**Records from a dataset**
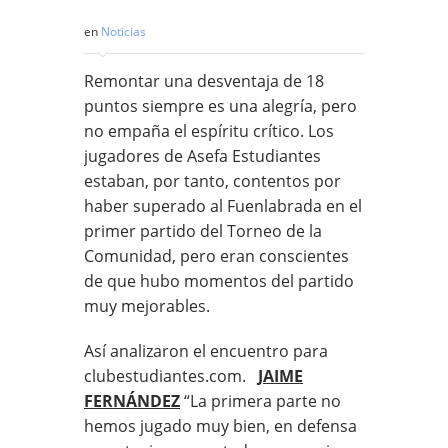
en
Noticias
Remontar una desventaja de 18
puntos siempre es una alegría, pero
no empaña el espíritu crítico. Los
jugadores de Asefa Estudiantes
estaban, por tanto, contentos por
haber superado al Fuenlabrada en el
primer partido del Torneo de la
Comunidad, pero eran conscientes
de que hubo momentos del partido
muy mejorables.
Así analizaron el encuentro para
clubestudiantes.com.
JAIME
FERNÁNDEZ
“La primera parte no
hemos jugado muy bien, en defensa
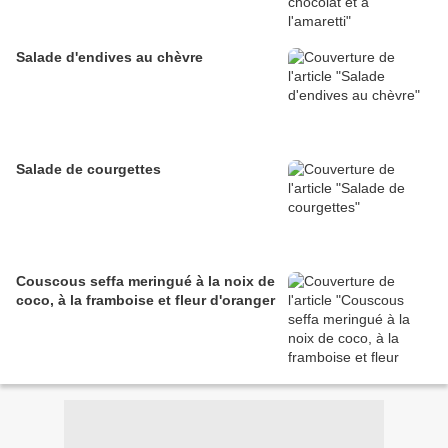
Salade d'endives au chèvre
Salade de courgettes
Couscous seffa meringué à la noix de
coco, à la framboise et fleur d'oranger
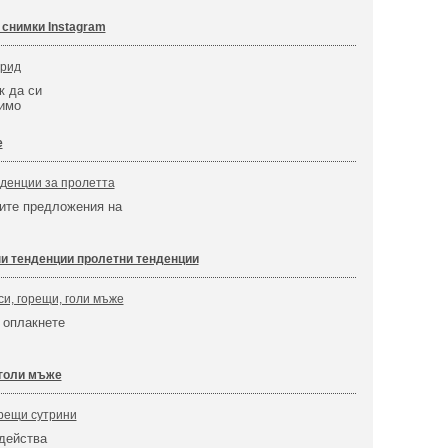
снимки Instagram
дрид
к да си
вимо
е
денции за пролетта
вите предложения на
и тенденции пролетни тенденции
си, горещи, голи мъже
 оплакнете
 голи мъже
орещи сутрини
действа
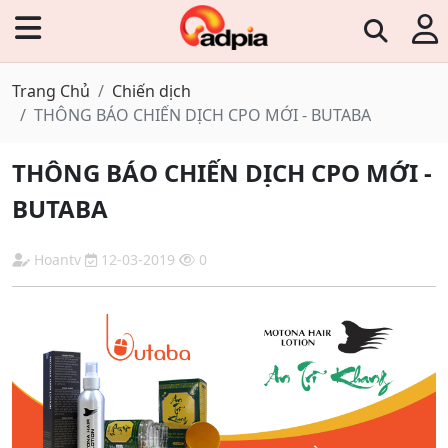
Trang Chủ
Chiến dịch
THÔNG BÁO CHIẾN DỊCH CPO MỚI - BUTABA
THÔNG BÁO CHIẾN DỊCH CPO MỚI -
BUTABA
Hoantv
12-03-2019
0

* * *

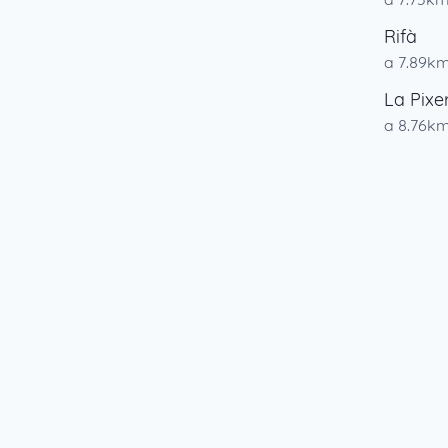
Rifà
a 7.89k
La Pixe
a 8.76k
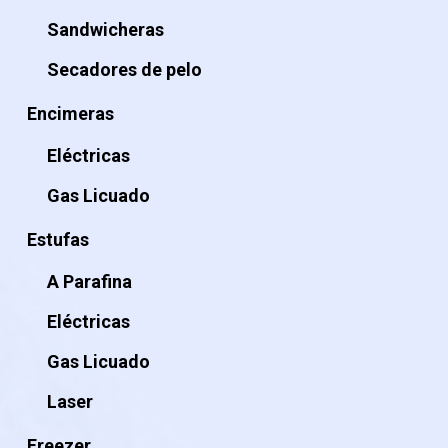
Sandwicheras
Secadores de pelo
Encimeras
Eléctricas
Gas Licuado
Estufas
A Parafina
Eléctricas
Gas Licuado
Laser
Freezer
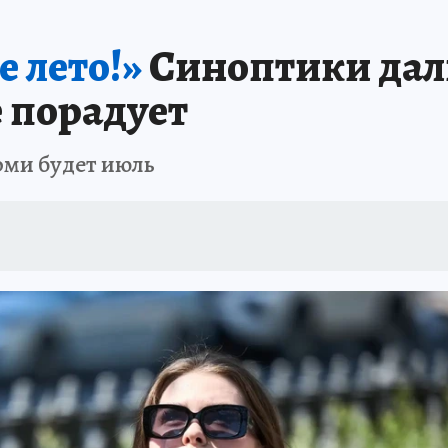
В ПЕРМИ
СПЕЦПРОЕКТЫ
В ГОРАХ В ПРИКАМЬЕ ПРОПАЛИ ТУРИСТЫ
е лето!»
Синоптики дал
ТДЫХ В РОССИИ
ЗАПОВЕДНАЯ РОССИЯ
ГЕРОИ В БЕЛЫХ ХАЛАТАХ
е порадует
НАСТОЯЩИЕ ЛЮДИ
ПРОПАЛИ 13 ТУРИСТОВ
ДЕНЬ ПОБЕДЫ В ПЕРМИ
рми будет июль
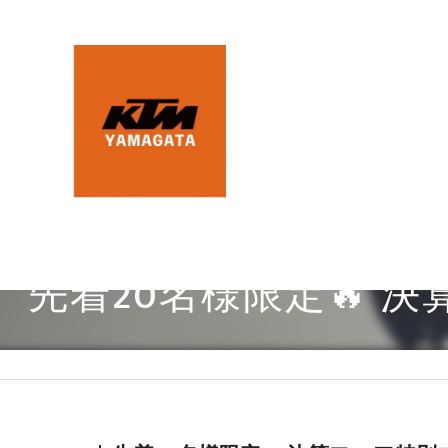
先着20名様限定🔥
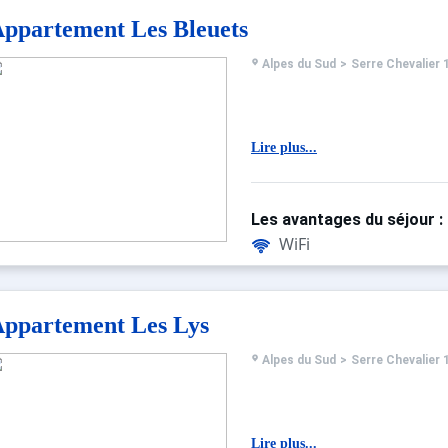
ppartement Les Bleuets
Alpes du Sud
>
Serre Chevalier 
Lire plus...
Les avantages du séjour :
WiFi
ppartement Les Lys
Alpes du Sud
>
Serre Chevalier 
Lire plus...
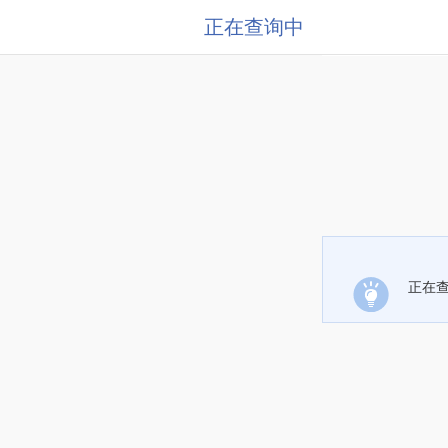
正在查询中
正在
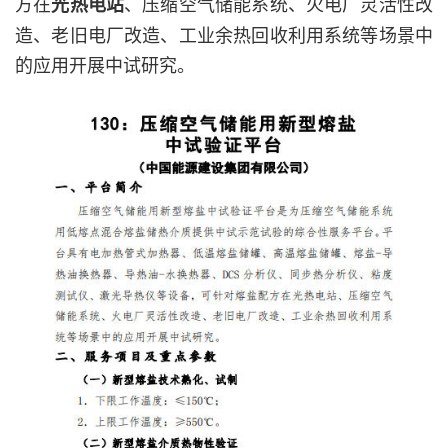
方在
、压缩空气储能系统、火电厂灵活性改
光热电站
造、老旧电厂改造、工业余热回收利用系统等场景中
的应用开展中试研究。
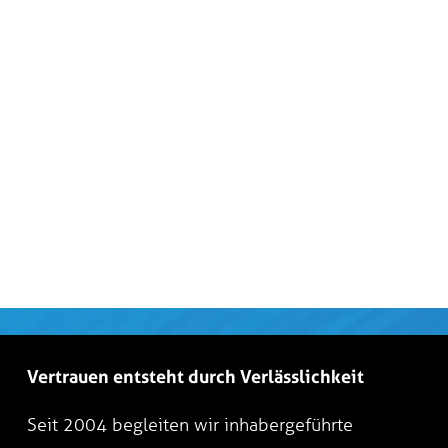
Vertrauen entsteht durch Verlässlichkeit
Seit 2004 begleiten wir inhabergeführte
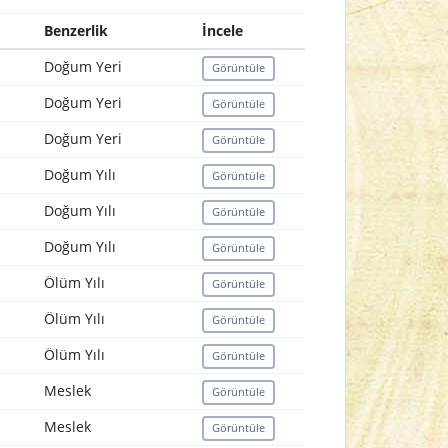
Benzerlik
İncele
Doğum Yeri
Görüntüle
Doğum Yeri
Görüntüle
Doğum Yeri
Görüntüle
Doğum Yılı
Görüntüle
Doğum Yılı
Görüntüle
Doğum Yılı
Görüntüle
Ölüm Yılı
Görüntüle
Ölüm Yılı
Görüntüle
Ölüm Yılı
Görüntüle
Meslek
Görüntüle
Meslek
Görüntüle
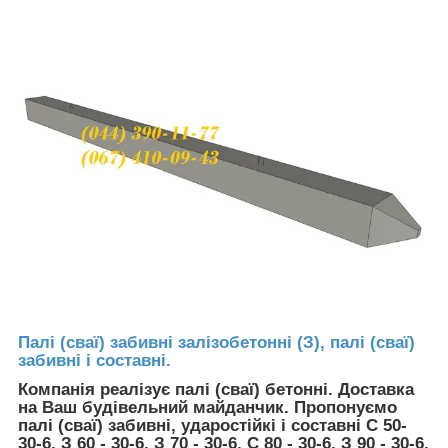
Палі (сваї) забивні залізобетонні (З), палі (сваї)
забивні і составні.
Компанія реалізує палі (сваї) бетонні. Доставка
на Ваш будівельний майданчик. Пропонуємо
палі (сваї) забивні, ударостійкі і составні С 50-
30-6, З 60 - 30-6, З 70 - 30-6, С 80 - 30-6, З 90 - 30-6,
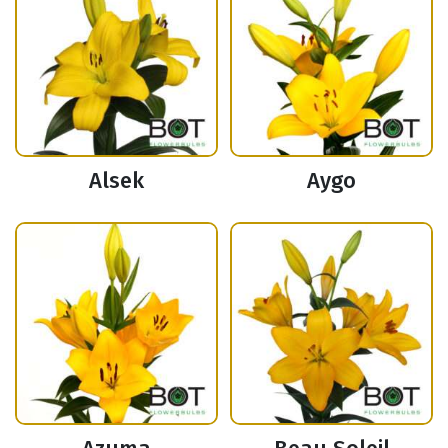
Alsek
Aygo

* * *

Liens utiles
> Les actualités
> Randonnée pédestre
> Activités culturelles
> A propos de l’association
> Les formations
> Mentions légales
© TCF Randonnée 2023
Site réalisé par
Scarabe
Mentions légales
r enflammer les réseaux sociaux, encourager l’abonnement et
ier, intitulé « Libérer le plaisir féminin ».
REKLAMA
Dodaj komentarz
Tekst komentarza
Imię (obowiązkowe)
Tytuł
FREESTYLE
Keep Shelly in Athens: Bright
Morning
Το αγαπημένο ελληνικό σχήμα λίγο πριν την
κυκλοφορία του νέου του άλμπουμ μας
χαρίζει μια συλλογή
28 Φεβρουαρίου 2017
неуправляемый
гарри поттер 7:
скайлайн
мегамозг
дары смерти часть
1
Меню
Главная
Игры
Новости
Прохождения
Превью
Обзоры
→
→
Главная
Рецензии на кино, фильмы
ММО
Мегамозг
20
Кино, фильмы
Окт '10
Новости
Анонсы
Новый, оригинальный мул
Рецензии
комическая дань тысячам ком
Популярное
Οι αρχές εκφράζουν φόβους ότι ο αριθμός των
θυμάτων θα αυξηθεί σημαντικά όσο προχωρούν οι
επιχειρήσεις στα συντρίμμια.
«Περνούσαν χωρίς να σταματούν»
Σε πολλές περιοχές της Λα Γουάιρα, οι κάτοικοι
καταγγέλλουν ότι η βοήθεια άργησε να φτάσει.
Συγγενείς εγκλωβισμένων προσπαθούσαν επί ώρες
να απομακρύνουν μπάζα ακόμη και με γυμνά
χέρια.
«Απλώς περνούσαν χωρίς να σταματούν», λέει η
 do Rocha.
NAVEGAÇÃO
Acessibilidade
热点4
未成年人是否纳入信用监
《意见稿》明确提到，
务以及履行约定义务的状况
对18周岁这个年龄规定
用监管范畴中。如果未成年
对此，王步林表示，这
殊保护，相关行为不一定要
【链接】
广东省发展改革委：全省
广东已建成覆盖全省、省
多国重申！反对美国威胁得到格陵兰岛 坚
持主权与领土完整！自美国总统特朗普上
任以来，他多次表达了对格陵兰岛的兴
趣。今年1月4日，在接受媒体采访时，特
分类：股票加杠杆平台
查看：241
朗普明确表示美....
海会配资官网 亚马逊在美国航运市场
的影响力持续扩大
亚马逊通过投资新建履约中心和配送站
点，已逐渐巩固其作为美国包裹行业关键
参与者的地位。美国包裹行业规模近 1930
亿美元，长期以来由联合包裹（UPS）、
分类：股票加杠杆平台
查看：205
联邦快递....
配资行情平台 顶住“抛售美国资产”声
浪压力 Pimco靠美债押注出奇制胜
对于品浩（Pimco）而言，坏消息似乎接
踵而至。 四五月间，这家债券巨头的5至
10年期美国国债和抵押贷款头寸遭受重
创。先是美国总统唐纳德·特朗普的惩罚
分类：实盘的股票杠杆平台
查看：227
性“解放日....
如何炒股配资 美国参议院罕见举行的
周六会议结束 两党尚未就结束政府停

**WHAT YOU HAVE TO DO**
Could you rewrite the rows beginning at the line that has "Vertrauen entsteht durch Verlässlichkeit" and ending after the line that has "Seit 2004 begleiten wir inhabergeführte", with "Zuverlässigkeit" in place of "Verlässlichkeit" and nothing else changed?

**RESPONSE AREA**
Vertrauen entsteht durch Zuverlässigkeit
Seit 2004 begleiten wir inhabergeführte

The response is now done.